The managing director of Windies World Cup 2007 Inc, Chris Dehring has confirmed that Queen’s Park Oval in Trinidad may not be an automatic choice to stage matches during the 2007 World Cup, unless and until there is improvement in the facility.

This would come as a major disappointment for the Trinidad and Tobago Cricket Board of Control (TTCBC) who are attempting to have a semi-final and even the final of the tournament staged in Port-of-Spain. “No one should think these events are just about sport,” Dehring said after monitoring events in South Africa. “Money only comes into sport because of economic realities and there is tremendous economic value to the Caribbean in the World Cup,” Dehring said.

The Jamaican estimates the economic windfall from tickets, sponsorship, broadcast rights and tourism could amount to US $500 million. A decision on the structure is expected by the end of the year following meetings between Dehring and the ICC, who own the tournament, and the Global Cricket Corporation, which represents television and commercial interests. But the structure is trifling for those island governments and administrators vying for the prize of hosting World Cup matches - governments with generation-old rivalries, personal pride and tourist income to think of. Dehring intends to use this to an advantage. “There is a very political environment in the West Indies,” he said. “We have been trying to use this competition to fuel an innovative spirit. Governments and companies are helping their countries. They are both anxious and excited,” the investment banker noted.

Since West Indies won the bid in 1998, Dehring has had hard truths to convey to the established cricketing powers of Jamaica, Guyana, Trinidad and Barbados which, he says, have invested least precisely because they have not been sufficiently challenged over the years.
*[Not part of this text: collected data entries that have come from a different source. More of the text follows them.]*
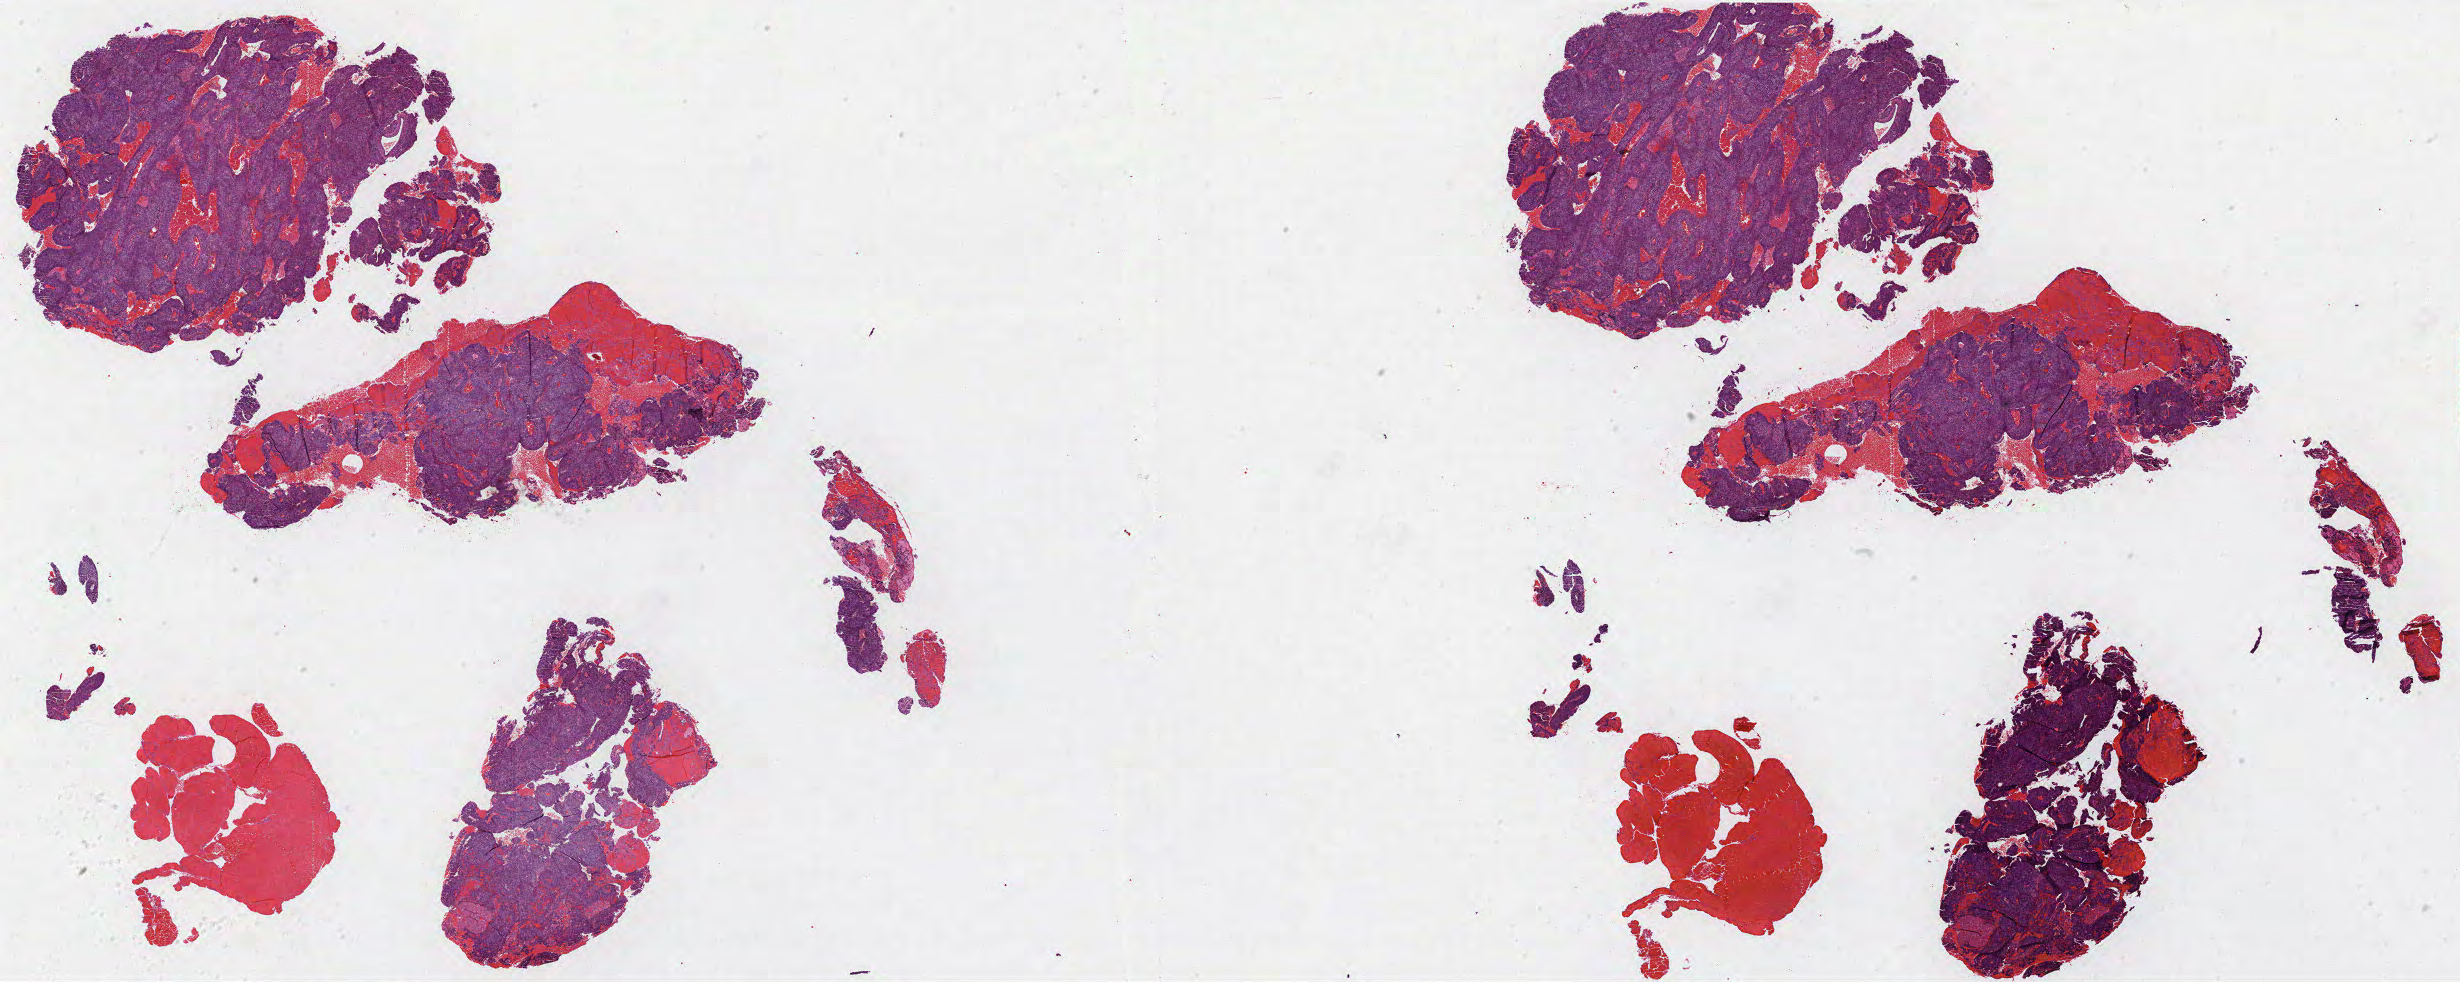
Digitized H&E tissue section (whole slide) — low-resolution overview of the scanned area, about 39.4 x 15.7 mm, formalin-fixed paraffin-embedded (FFPE) diagnostic section, primary tumour sample from the cervix. Female patient; age at initial diagnosis 74 years.
Diagnosis: Squamous cell carcinoma, NOS (cervix uteri). FIGO stage: IB.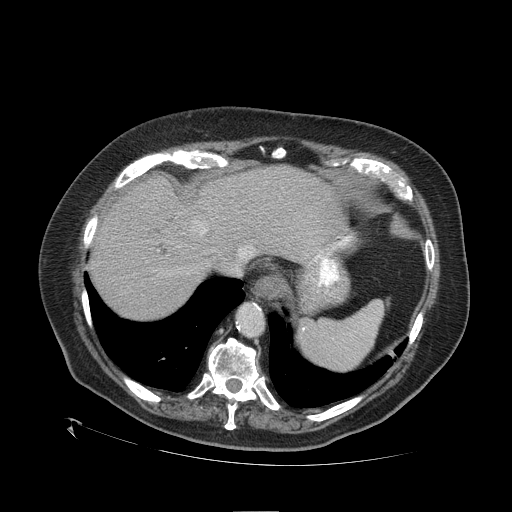
Contrast-enhanced abdominal CT (liver protocol), one axial slice; slice 89 of 109 in the series (ordered by position); reconstruction kernel STANDARD; 120 kVp; one of 2 acquisitions stored at this slice position; soft-tissue window (W 400 / L 40 HU); 2.5 mm slice thickness; 512 × 512 image matrix, field of view 460 × 460 mm. From the clinical record (not read from this slice): diagnosis: hepatocellular carcinoma (patient treated with transarterial chemoembolisation; whether this scan precedes or follows treatment is not stated here); TNM stage (as recorded): Stage-I; Child-Pugh class: A; tumour differentiation: no biopsy.
Annotated regions visible in this slice (semi-automatic segmentation, software-assisted and operator-edited):
- abdominal aorta: bounding box (x1, y1, x2, y2) in pixels: (238, 305, 264, 335)
- liver parenchyma outside the tumour (the mass and vessels are separate outlines, so this box may not span the whole liver): (92, 166, 356, 318)
- mass: (185, 215, 210, 240)
- portal vein: (240, 236, 351, 259)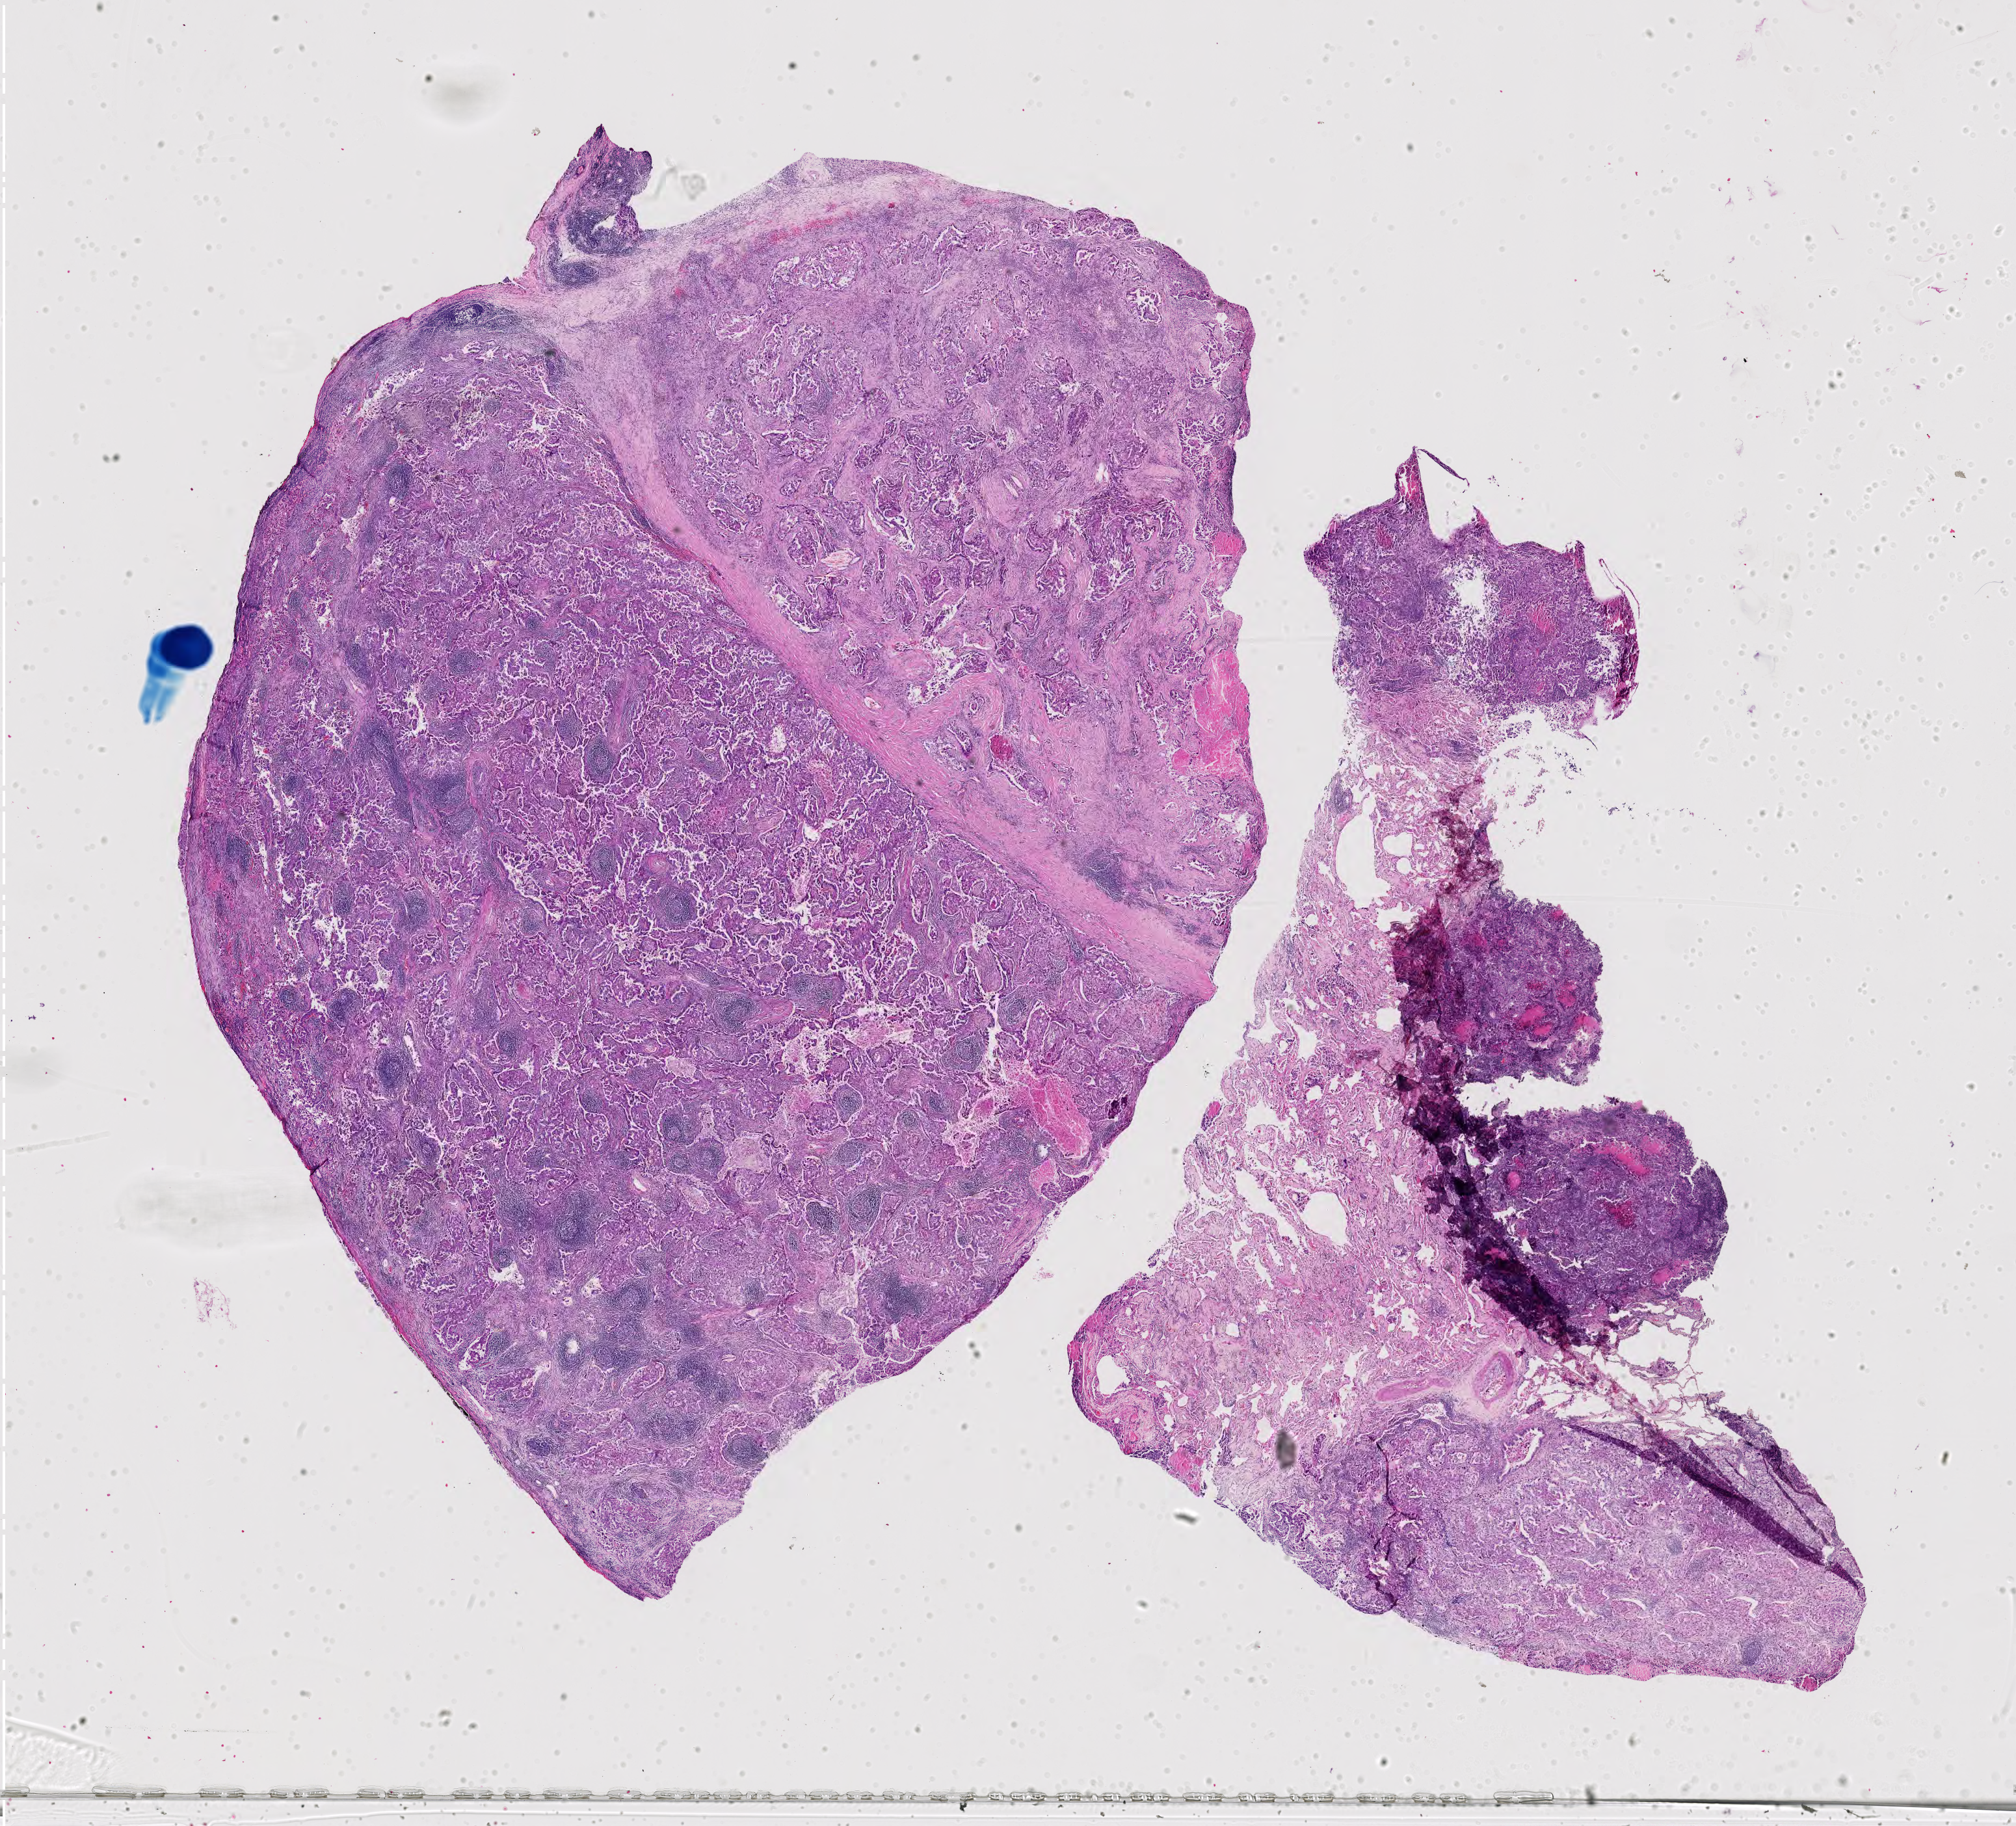
H&E whole-slide image, whole scanned area (about 22.5 x 20.4 mm, acquisition: 40x scan) shown as a low-resolution overview; formalin-fixed paraffin-embedded (FFPE) diagnostic section; primary tumour sample from the lung. Male patient; age at initial diagnosis 61 years.
Diagnosis: Adenocarcinoma with mixed subtypes.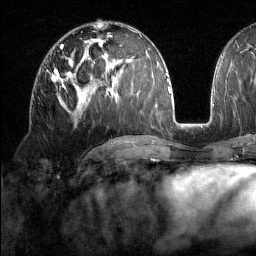
Breast MRI (dynamic contrast-enhanced), one axial slice. Position 81 of 160 along the scan axis. Cropped to one breast. Dynamic contrast-enhanced series, time point 2 of 7 at this slice position (early post-contrast). 1.5 T. TE 1.8 ms, TR 5 ms. 1 mm slice thickness. 256 × 256 image matrix, field of view 213 × 213 mm. Female patient.
Structures marked on this image (semi-automatically segmented with operator editing):
- enhancing-tissue mask used for the functional tumour volume (all voxels passing the contrast-enhancement thresholds inside the analysis volume; usually the tumour): bounding box (x1, y1, x2, y2) in pixels: (52, 70, 72, 89)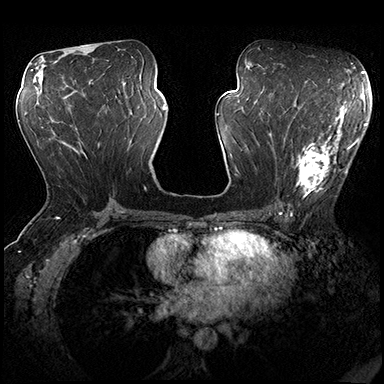
Breast MRI (dynamic contrast-enhanced), one axial slice; position 92 of 200 along the scan axis; dynamic contrast-enhanced series, time point 2 of 8 at this slice position (early post-contrast); 3 T; TE 2.3 ms, TR 4.4 ms; 1 mm slice thickness; 384 × 384 image matrix, field of view 360 × 360 mm. Female patient.
Outlined on this slice (semi-automatically segmented with operator editing):
- enhancing-tissue mask used for the functional tumour volume (all voxels passing the contrast-enhancement thresholds inside the analysis volume; usually the tumour): box from (x=275, y=115) to (x=362, y=206) px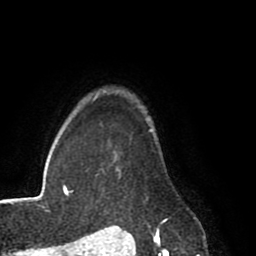
Breast MRI (dynamic contrast-enhanced), one axial slice. Position 69 of 80 along the scan axis. Cropped to one breast. Dynamic contrast-enhanced series, time point 2 of 8 at this slice position (early post-contrast). 1.5 T. TE 2.6 ms, TR 5.6 ms. 2 mm slice thickness. 256 × 256 image matrix, field of view 170 × 170 mm. Female patient.
Annotated regions visible in this slice (semi-automatic segmentation, software-assisted and operator-edited):
- enhancing-tissue mask used for the functional tumour volume (all voxels passing the contrast-enhancement thresholds inside the analysis volume; usually the tumour): bounding box [x1, y1, x2, y2] px = [151, 129, 168, 227]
The set-ups in Bridgetown, Kingston and Georgetown and Port-of-SPain were simply inadequate, while others had developed magnificent new facilities —- islands such as Grenada, Antigua, St Vincent and St Lucia. He praised St Lucia’s new venue as the “most fantastic cricket stadium you could ever imagine.”

The best cricket facilities, he added, would be these four. However, he said his message was getting home and upgrading was underway at several traditional venues. There has also been interest from outside the 14 territories that officially make up West Indies cricket, including the United States, whose presentation impressed Dehring. This brings us back to economics, because the ICC have long sought to break into the lucrative American market or, in Dehring’s words: “The ICC have a vision to spread the gospel (...and) we must be sensitive to the idea.”

The US plan a bespoke stadium in Florida. Suggestions that Disney World could act as hosts are wide off the mark: Disney World are owned by ABC News and ESPN, rival television companies to News Corp, who hold the rights to the World Cup. More fancifully, Canada are interested in staging matches indoors at the Toronto Skydome, outside temperatures in April being too low even for those familiar with the county ground at Derby. Host nations, of course, need not qualify to take part. Venues should be known by next year.